As I became increasingly caffeine-intolerant, my consumption of TaB waned – my daily six-plus, consumed at all hours, turned into one or two, mostly at the office. But, my being seen so frequently with TaB, compounded by my tendency to collect and retell stories about it, announced what might have been called an addiction. And, like so many addicts of all stripes, I had enablers. Every mother-in-law figure in my life who could find it, procured it for me. When Coke announced in the fall of 2020 that TaB would at last be ending production, mere acquaintances on social media rallied around me. The next spring, one person, who I think I had met only two or three times, found 33 12-packs in Chicago, had them all driven down to me, and refused reimbursement. That was the stash I nursed for more than a year until this summer, when the well ran dry.

And many people who did not gift me the soda itself went out of their way to grant me swag: vintage print ads, pendant charms, fridge magnets, t-shirts and hats, and those 1970s hourglass-shaped TaB-logo drinking glasses you’ll find in any flea market and only there. There was one thing I wouldn’t shut up about – and at least that made my loved ones’ gift shopping easy.

It was through sheer volume of communication that I had unwittingly – I think – come to stake my identity on a beverage that people of a certain age considered a punchline. Some people begged me to come clean, sure as they were that my omnipresent can and steady stream of stories represented an unwavering commitment to a performance-art bit. Surely, they thought, he couldn’t like TaB that much. One person very close to me confided in a mutual acquaintance that she sensed I didn’t genuinely like to drink it at all – that, at root, my TaB interactions were about collecting the reactions of the people in my midst. The charge rattled me. And I was hard-pressed to mount a real defense. Across the last 25 years I drank well over 20,000 cans – that should have spoken for itself. And the nervous person in me liked that any one of those cans, consumed in the presence of another, could become a conversation piece. There was no dead air in a can of TaB.      
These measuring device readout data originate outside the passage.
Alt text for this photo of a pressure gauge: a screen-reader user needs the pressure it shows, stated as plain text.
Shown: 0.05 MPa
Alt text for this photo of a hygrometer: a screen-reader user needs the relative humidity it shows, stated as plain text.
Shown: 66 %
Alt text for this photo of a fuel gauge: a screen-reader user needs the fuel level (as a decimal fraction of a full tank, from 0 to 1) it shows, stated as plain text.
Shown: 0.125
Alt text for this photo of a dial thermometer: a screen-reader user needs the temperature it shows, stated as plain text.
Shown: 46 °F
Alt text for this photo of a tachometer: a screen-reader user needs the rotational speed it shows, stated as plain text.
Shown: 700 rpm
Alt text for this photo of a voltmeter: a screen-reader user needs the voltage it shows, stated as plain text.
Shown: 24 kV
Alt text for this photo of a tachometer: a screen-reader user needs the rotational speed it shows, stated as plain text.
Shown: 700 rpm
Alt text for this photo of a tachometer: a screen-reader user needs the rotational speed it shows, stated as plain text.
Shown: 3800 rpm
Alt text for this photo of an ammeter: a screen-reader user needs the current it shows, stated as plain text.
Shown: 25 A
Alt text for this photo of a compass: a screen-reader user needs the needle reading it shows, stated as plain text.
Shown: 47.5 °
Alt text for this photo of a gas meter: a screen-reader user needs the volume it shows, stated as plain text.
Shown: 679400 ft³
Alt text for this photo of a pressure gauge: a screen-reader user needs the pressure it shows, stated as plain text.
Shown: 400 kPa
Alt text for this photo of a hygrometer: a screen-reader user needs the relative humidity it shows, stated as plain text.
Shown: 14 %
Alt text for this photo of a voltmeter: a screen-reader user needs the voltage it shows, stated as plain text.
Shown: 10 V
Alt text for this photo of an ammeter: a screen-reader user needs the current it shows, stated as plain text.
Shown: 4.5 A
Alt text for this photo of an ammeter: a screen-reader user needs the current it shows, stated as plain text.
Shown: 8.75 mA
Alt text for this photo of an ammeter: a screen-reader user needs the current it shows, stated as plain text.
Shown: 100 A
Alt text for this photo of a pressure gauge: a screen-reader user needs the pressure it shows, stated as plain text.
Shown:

There never did seem to be a shortage of discussion – but, a couple of days before turning 47 in August, I steered decades of decidedly one-sided talk on this topic toward a close. I hosted dozens of friends on Facebook Live for a valedictory event in which I shared some of my old set pieces a final time before their retirement, while nursing my final two cans of TaB.

Faced at last with this loss after years of borrowed time, of a steady conveyance of unnatural sweetness, I could not help but reflect. I think some of my acquaintances expected to see me melting down, perhaps into a sticky brown puddle. But I mainly felt relief – not least because the end of my stash was nearly 16 months past its sell-by date. The fizz was intact, but the drink had become, to invoke a wine term, corked. Toward the end, its flavor profile recalled nothing more than the scent of my father’s English Leather aftershave – a sense memory that, notably, had lain dormant since around the time I was first drinking TaB.

At the end, I drank it much for the same reason I had started all those years ago. I relied on this diet soda to try to fill a number of voids. The absence of this flawed piece of the past is pushing me a bit more to inhabit the insecure present. As with any relationship, though, I will miss it. Little as it might have done to bring out the best in me, I did love TaB, from the first sip right up to the bittersweet end.

Alex Chambers

That was WFIU Station Operations Director – and my boss – John Bailey. You know I gotta say, the beginnings of our staff meetings are just not the same without the sound of that can being freshly opened. We miss you too, TaB.

 

John Bailey's Cart of TaB

John Bailey on a cart of TaB (Courtesy of John Bailey)

For those of us in the WFIU offices, a day rarely went by when we did not see our own John Bailey clutching a can of his favorite drink, TaB. TaB is a diet soda that most people assume was discontinued decades ago. After years of languishing at the far end of the soda aisle, TaB has at last fallen victim to a decision by its parent company, Coca-Cola, to end production. And John felt compelled not just to find a new source of caffeine, but also to confront the nature of his reliance on a product that only a few found easy to love.